Work instruction: Repeat each record below exactly, dropping the pictures.

________

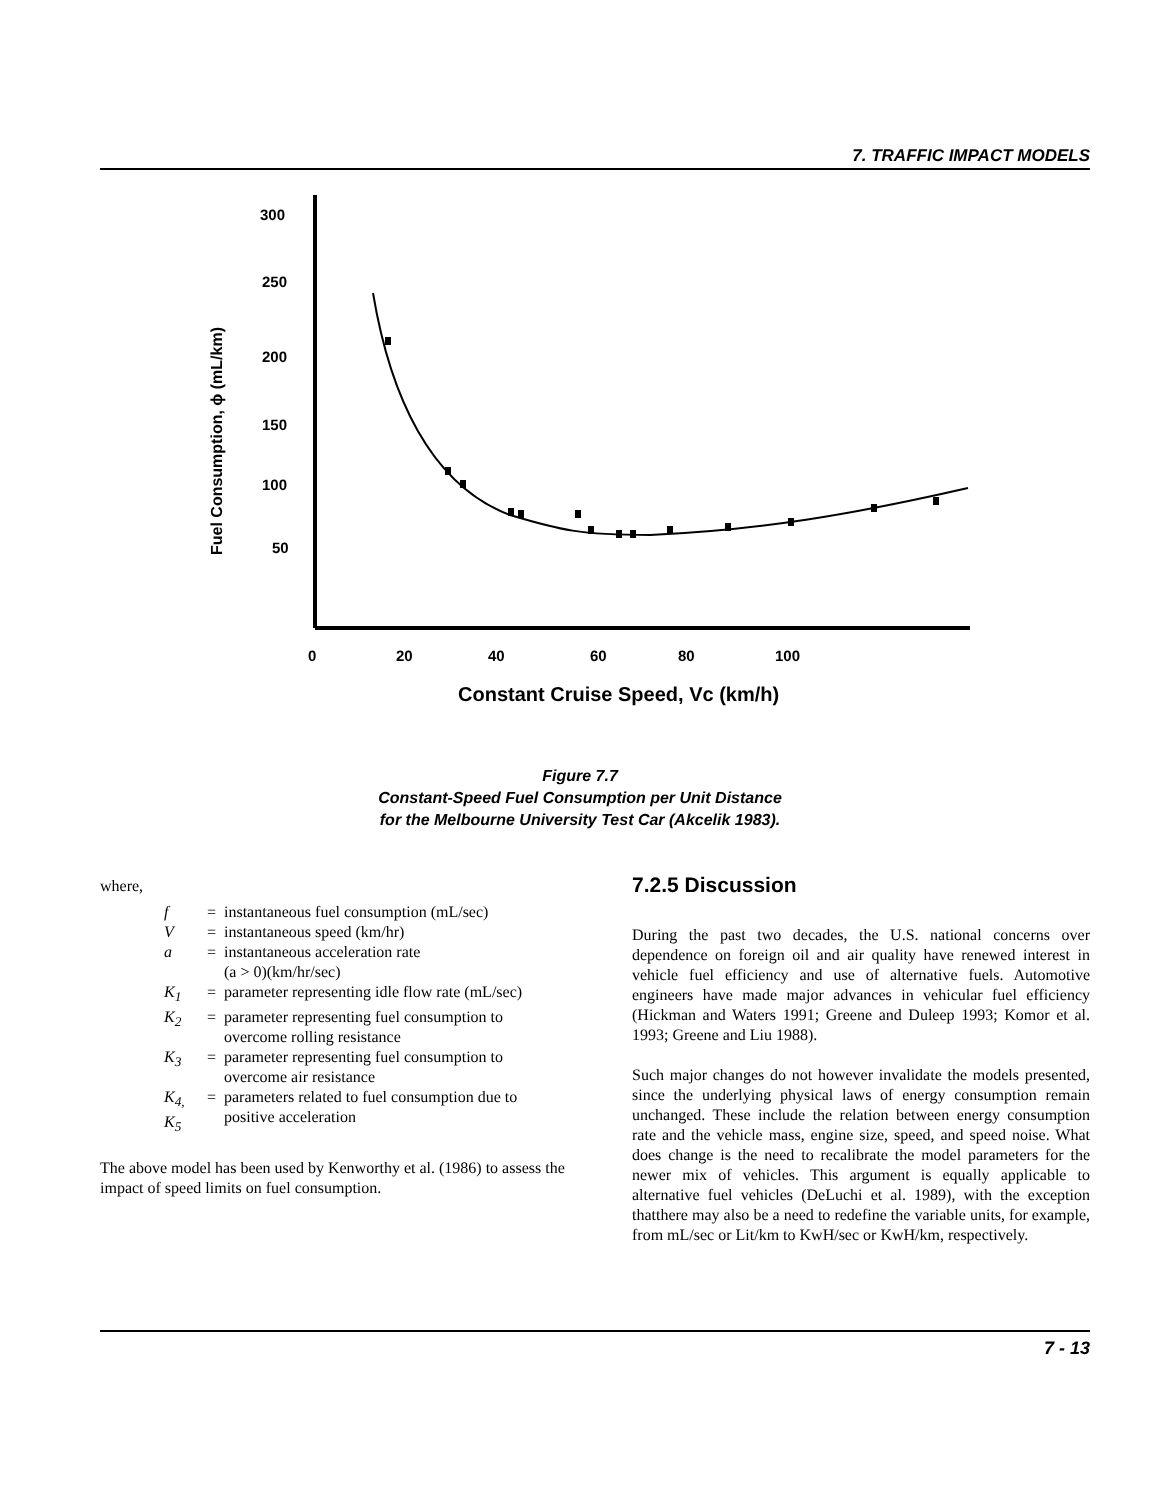7. TRAFFIC IMPACT MODELS
Fuel Consumption, ϕ (mL/km)
300
250
200
150
100
50
0
20
40
60
80
100
Constant Cruise Speed, Vc (km/h)
Figure 7.7
Constant-Speed Fuel Consumption per Unit Distance
for the Melbourne University Test Car (Akcelik 1983).
where,
| f | = | instantaneous fuel consumption (mL/sec) |
| V | = | instantaneous speed (km/hr) |
| a | = | instantaneous acceleration rate (a > 0)(km/hr/sec) |
| K<sub>1</sub> | = | parameter representing idle flow rate (mL/sec) |
| K<sub>2</sub> | = | parameter representing fuel consumption to overcome rolling resistance |
| K<sub>3</sub> | = | parameter representing fuel consumption to overcome air resistance |
| K<sub>4,</sub> K<sub>5</sub> | = | parameters related to fuel consumption due to positive acceleration |
The above model has been used by Kenworthy et al. (1986) to assess the impact of speed limits on fuel consumption.
7.2.5 Discussion
During the past two decades, the U.S. national concerns over dependence on foreign oil and air quality have renewed interest in vehicle fuel efficiency and use of alternative fuels. Automotive engineers have made major advances in vehicular fuel efficiency (Hickman and Waters 1991; Greene and Duleep 1993; Komor et al. 1993; Greene and Liu 1988).
Such major changes do not however invalidate the models presented, since the underlying physical laws of energy consumption remain unchanged. These include the relation between energy consumption rate and the vehicle mass, engine size, speed, and speed noise. What does change is the need to recalibrate the model parameters for the newer mix of vehicles. This argument is equally applicable to alternative fuel vehicles (DeLuchi et al. 1989), with the exception thatthere may also be a need to redefine the variable units, for example, from mL/sec or Lit/km to KwH/sec or KwH/km, respectively.
7 - 13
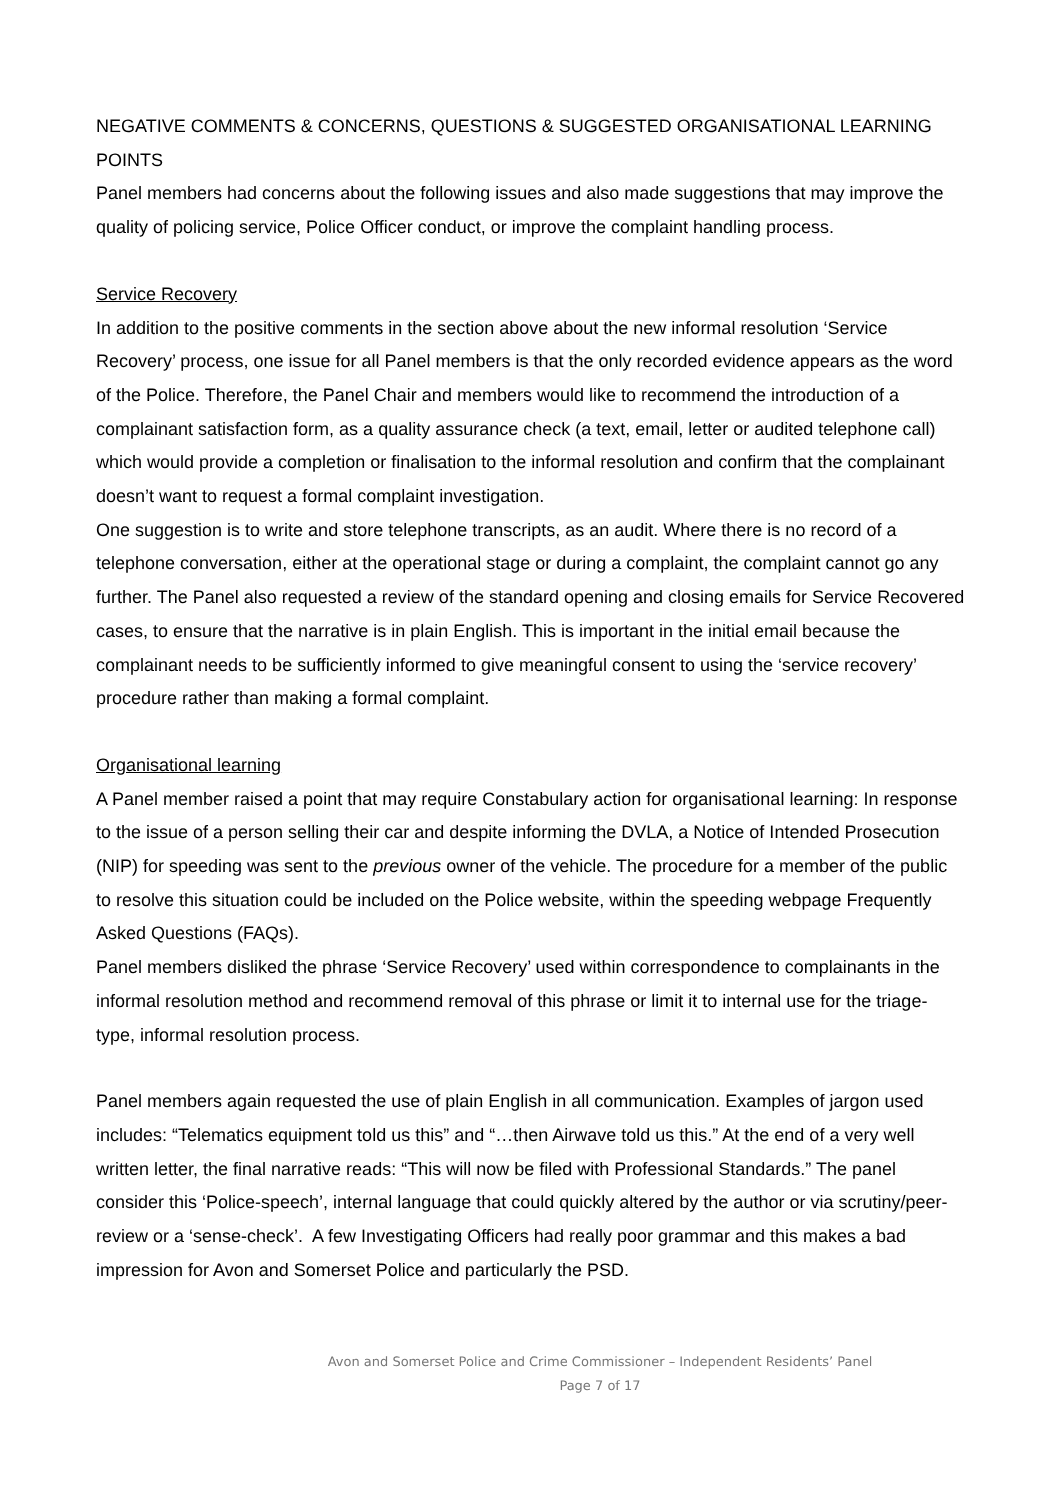NEGATIVE COMMENTS & CONCERNS, QUESTIONS & SUGGESTED ORGANISATIONAL LEARNING POINTS
Panel members had concerns about the following issues and also made suggestions that may improve the quality of policing service, Police Officer conduct, or improve the complaint handling process.
Service Recovery
In addition to the positive comments in the section above about the new informal resolution ‘Service Recovery’ process, one issue for all Panel members is that the only recorded evidence appears as the word of the Police. Therefore, the Panel Chair and members would like to recommend the introduction of a complainant satisfaction form, as a quality assurance check (a text, email, letter or audited telephone call) which would provide a completion or finalisation to the informal resolution and confirm that the complainant doesn’t want to request a formal complaint investigation.
One suggestion is to write and store telephone transcripts, as an audit. Where there is no record of a telephone conversation, either at the operational stage or during a complaint, the complaint cannot go any further. The Panel also requested a review of the standard opening and closing emails for Service Recovered cases, to ensure that the narrative is in plain English. This is important in the initial email because the complainant needs to be sufficiently informed to give meaningful consent to using the ‘service recovery’ procedure rather than making a formal complaint.
Organisational learning
A Panel member raised a point that may require Constabulary action for organisational learning: In response to the issue of a person selling their car and despite informing the DVLA, a Notice of Intended Prosecution (NIP) for speeding was sent to the previous owner of the vehicle. The procedure for a member of the public to resolve this situation could be included on the Police website, within the speeding webpage Frequently Asked Questions (FAQs).
Panel members disliked the phrase ‘Service Recovery’ used within correspondence to complainants in the informal resolution method and recommend removal of this phrase or limit it to internal use for the triage-type, informal resolution process.
Panel members again requested the use of plain English in all communication. Examples of jargon used includes: “Telematics equipment told us this” and “…then Airwave told us this.” At the end of a very well written letter, the final narrative reads: “This will now be filed with Professional Standards.” The panel consider this ‘Police-speech’, internal language that could quickly altered by the author or via scrutiny/peer-review or a ‘sense-check’. A few Investigating Officers had really poor grammar and this makes a bad impression for Avon and Somerset Police and particularly the PSD.
Avon and Somerset Police and Crime Commissioner – Independent Residents’ Panel
Page 7 of 17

________

Solution:
7. TRAFFIC IMPACT MODELS
Fuel Consumption, ϕ (mL/km)
300
250
200
150
100
50
0
20
40
60
80
100
Constant Cruise Speed, Vc (km/h)
Figure 7.7
Constant-Speed Fuel Consumption per Unit Distance
for the Melbourne University Test Car (Akcelik 1983).
where,
| f | = | instantaneous fuel consumption (mL/sec) |
| V | = | instantaneous speed (km/hr) |
| a | = | instantaneous acceleration rate (a > 0)(km/hr/sec) |
| K<sub>1</sub> | = | parameter representing idle flow rate (mL/sec) |
| K<sub>2</sub> | = | parameter representing fuel consumption to overcome rolling resistance |
| K<sub>3</sub> | = | parameter representing fuel consumption to overcome air resistance |
| K<sub>4,</sub> K<sub>5</sub> | = | parameters related to fuel consumption due to positive acceleration |
The above model has been used by Kenworthy et al. (1986) to assess the impact of speed limits on fuel consumption.
7.2.5 Discussion
During the past two decades, the U.S. national concerns over dependence on foreign oil and air quality have renewed interest in vehicle fuel efficiency and use of alternative fuels. Automotive engineers have made major advances in vehicular fuel efficiency (Hickman and Waters 1991; Greene and Duleep 1993; Komor et al. 1993; Greene and Liu 1988).
Such major changes do not however invalidate the models presented, since the underlying physical laws of energy consumption remain unchanged. These include the relation between energy consumption rate and the vehicle mass, engine size, speed, and speed noise. What does change is the need to recalibrate the model parameters for the newer mix of vehicles. This argument is equally applicable to alternative fuel vehicles (DeLuchi et al. 1989), with the exception thatthere may also be a need to redefine the variable units, for example, from mL/sec or Lit/km to KwH/sec or KwH/km, respectively.
7 - 13
NEGATIVE COMMENTS & CONCERNS, QUESTIONS & SUGGESTED ORGANISATIONAL LEARNING POINTS
Panel members had concerns about the following issues and also made suggestions that may improve the quality of policing service, Police Officer conduct, or improve the complaint handling process.
Service Recovery
In addition to the positive comments in the section above about the new informal resolution ‘Service Recovery’ process, one issue for all Panel members is that the only recorded evidence appears as the word of the Police. Therefore, the Panel Chair and members would like to recommend the introduction of a complainant satisfaction form, as a quality assurance check (a text, email, letter or audited telephone call) which would provide a completion or finalisation to the informal resolution and confirm that the complainant doesn’t want to request a formal complaint investigation.
One suggestion is to write and store telephone transcripts, as an audit. Where there is no record of a telephone conversation, either at the operational stage or during a complaint, the complaint cannot go any further. The Panel also requested a review of the standard opening and closing emails for Service Recovered cases, to ensure that the narrative is in plain English. This is important in the initial email because the complainant needs to be sufficiently informed to give meaningful consent to using the ‘service recovery’ procedure rather than making a formal complaint.
Organisational learning
A Panel member raised a point that may require Constabulary action for organisational learning: In response to the issue of a person selling their car and despite informing the DVLA, a Notice of Intended Prosecution (NIP) for speeding was sent to the previous owner of the vehicle. The procedure for a member of the public to resolve this situation could be included on the Police website, within the speeding webpage Frequently Asked Questions (FAQs).
Panel members disliked the phrase ‘Service Recovery’ used within correspondence to complainants in the informal resolution method and recommend removal of this phrase or limit it to internal use for the triage-type, informal resolution process.
Panel members again requested the use of plain English in all communication. Examples of jargon used includes: “Telematics equipment told us this” and “…then Airwave told us this.” At the end of a very well written letter, the final narrative reads: “This will now be filed with Professional Standards.” The panel consider this ‘Police-speech’, internal language that could quickly altered by the author or via scrutiny/peer-review or a ‘sense-check’. A few Investigating Officers had really poor grammar and this makes a bad impression for Avon and Somerset Police and particularly the PSD.
Avon and Somerset Police and Crime Commissioner – Independent Residents’ Panel
Page 7 of 17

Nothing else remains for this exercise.